• [DIRECTIONS FOR THIS TASK]: The answer is one number: how many lines in the data below hold "size".

• [DATASET RECORDS]:
____

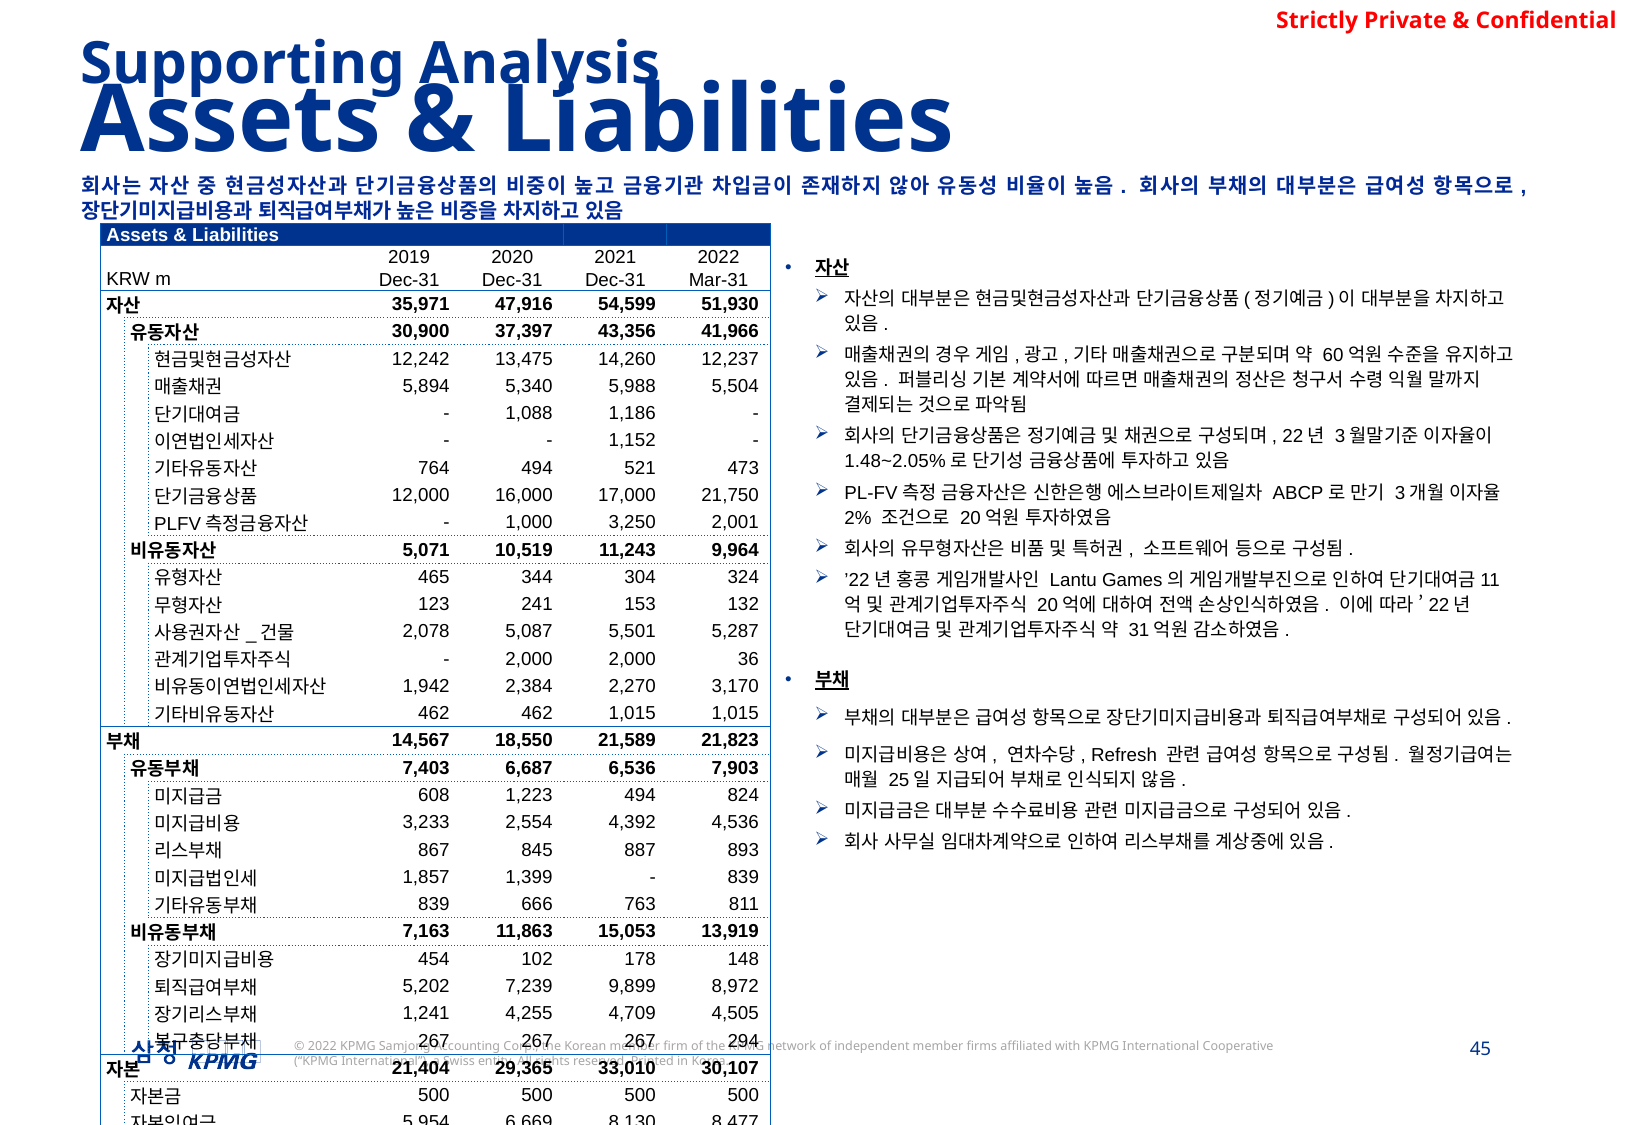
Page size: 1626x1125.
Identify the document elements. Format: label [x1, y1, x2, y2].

____

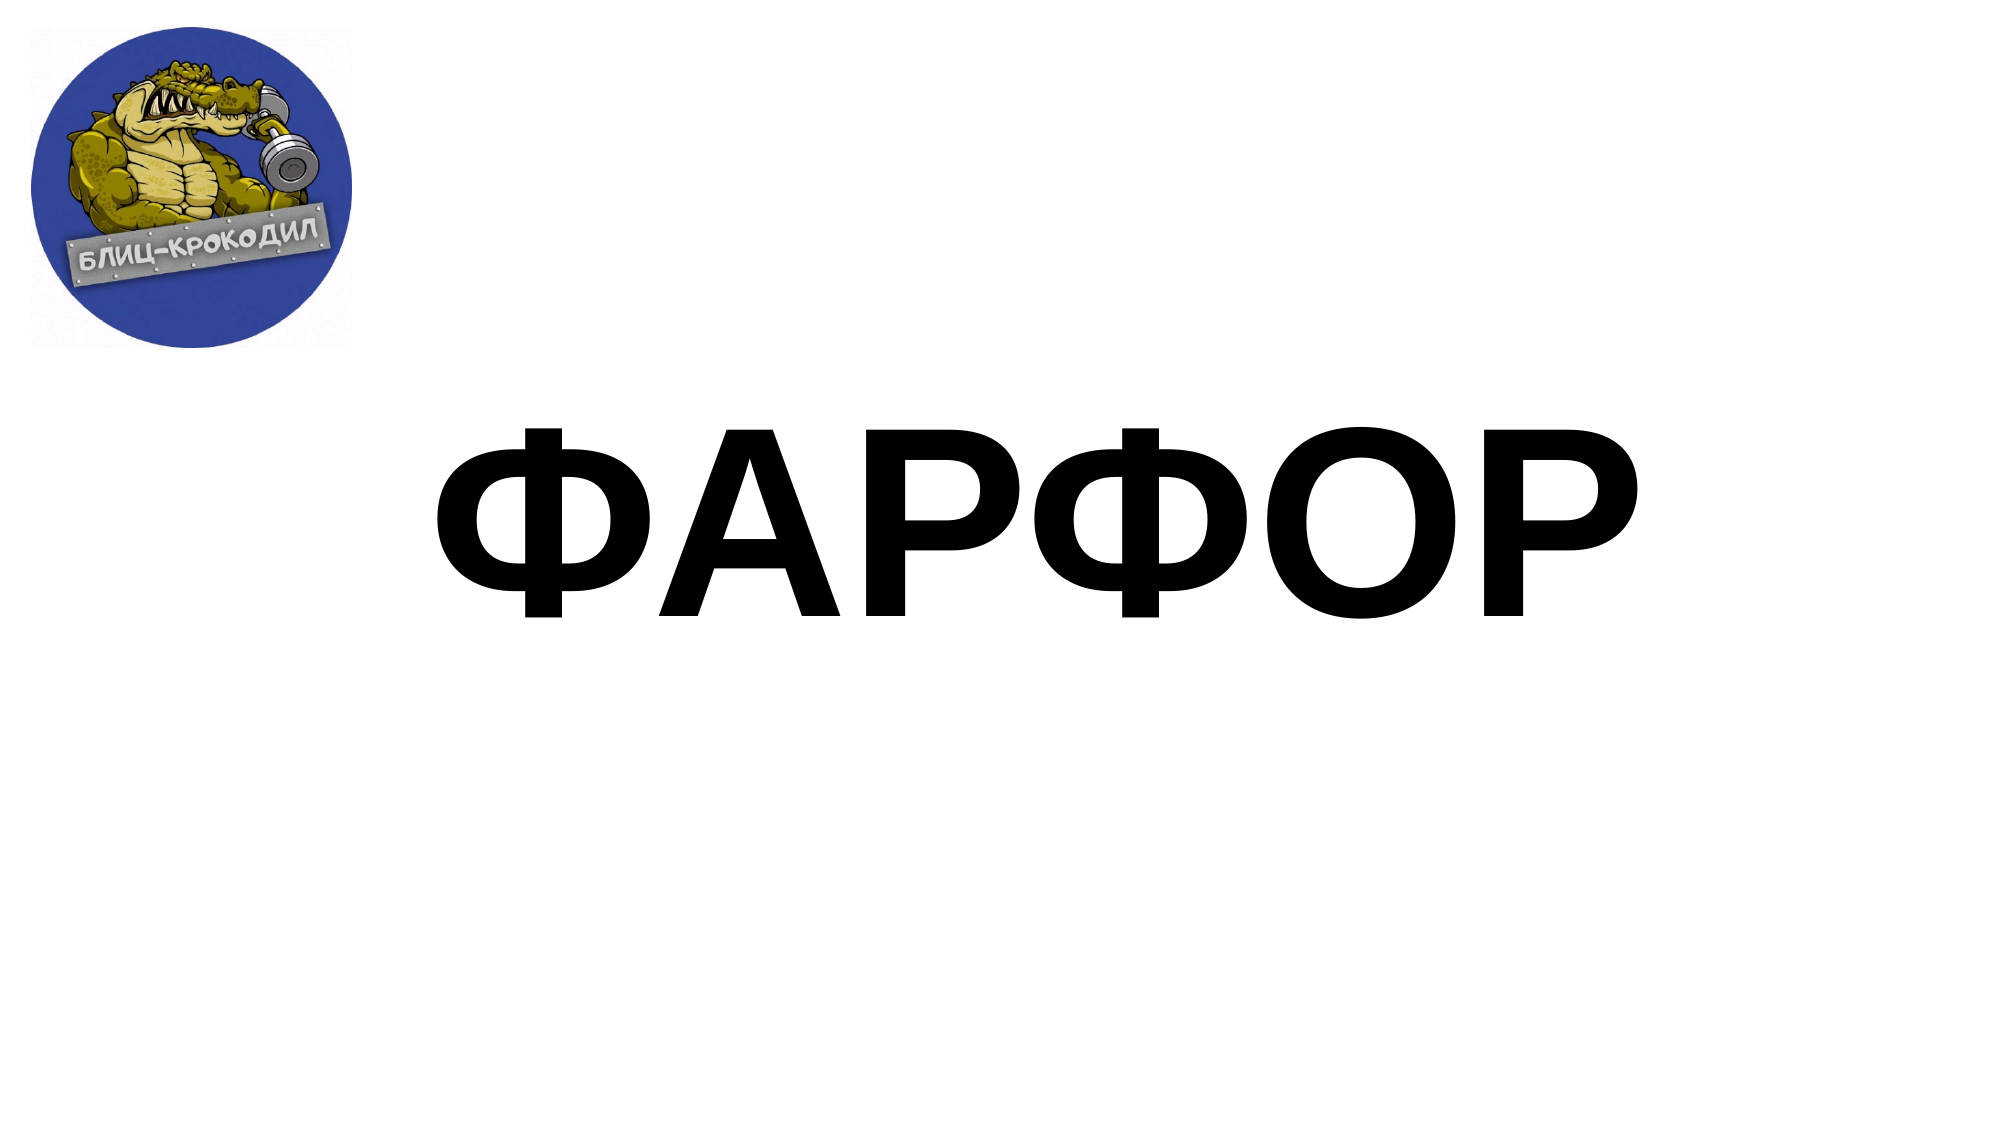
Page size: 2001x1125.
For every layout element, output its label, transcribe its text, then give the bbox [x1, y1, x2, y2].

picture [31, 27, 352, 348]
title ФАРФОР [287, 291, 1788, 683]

____

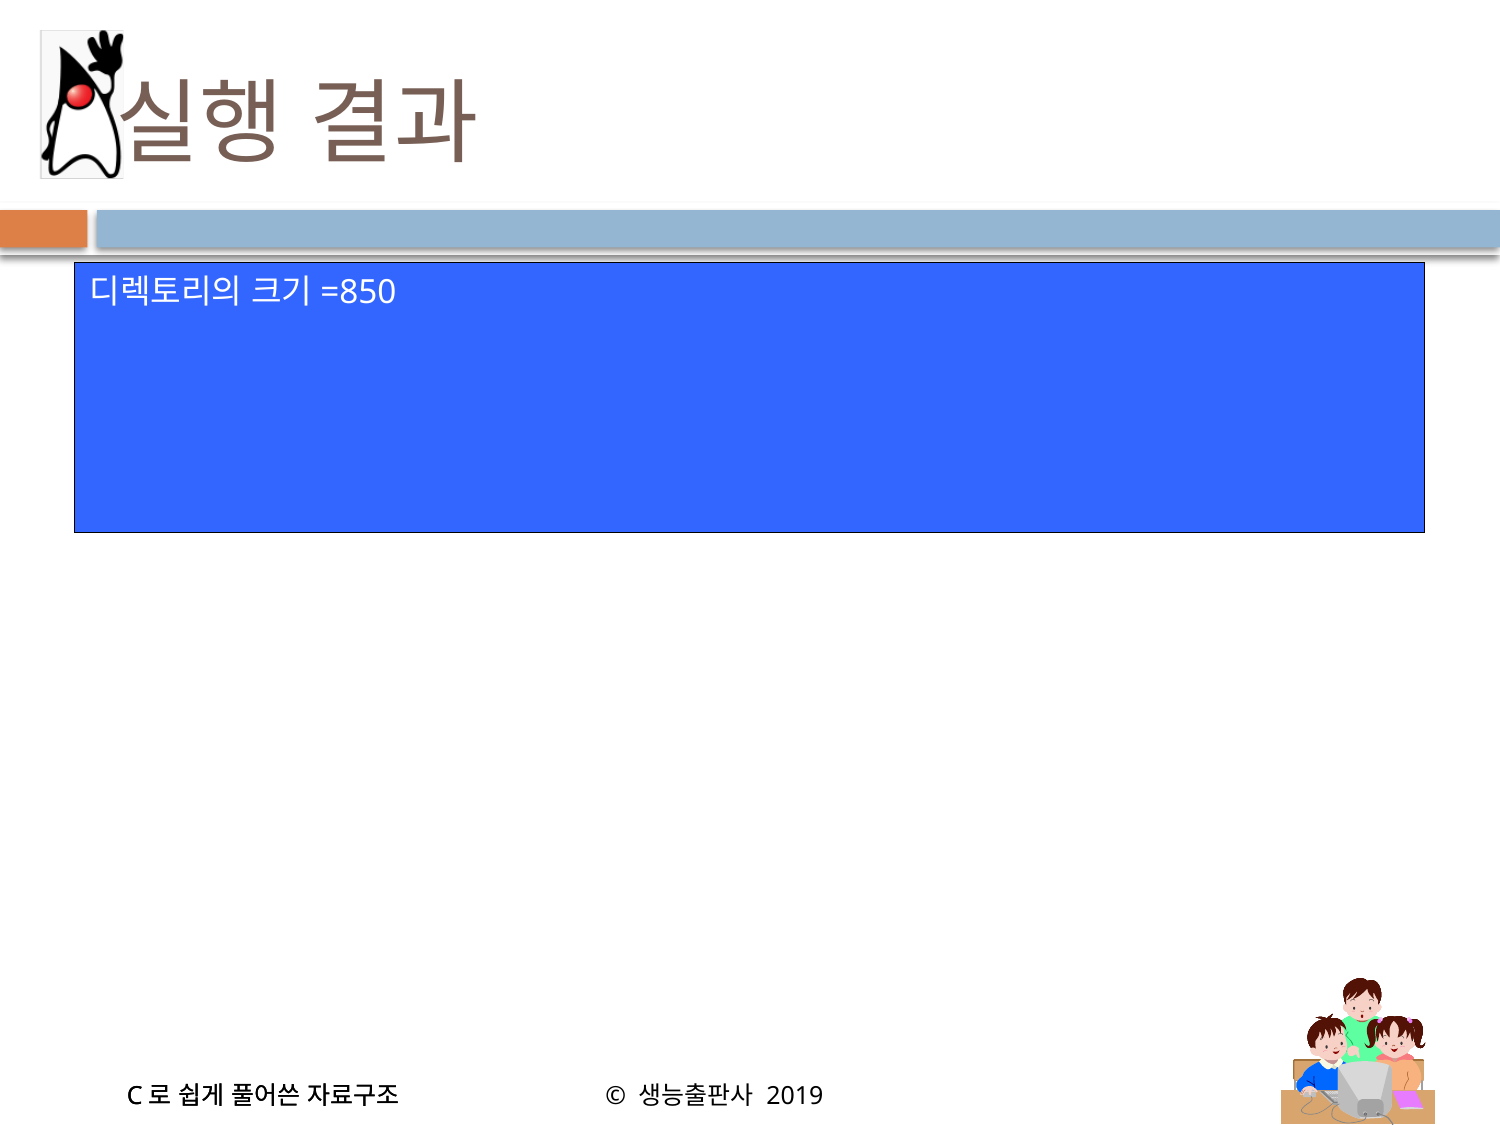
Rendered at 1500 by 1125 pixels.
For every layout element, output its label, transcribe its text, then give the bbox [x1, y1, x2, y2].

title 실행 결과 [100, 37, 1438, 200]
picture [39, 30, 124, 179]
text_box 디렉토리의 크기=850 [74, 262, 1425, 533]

____

• [OUTPUT BELOW]: 2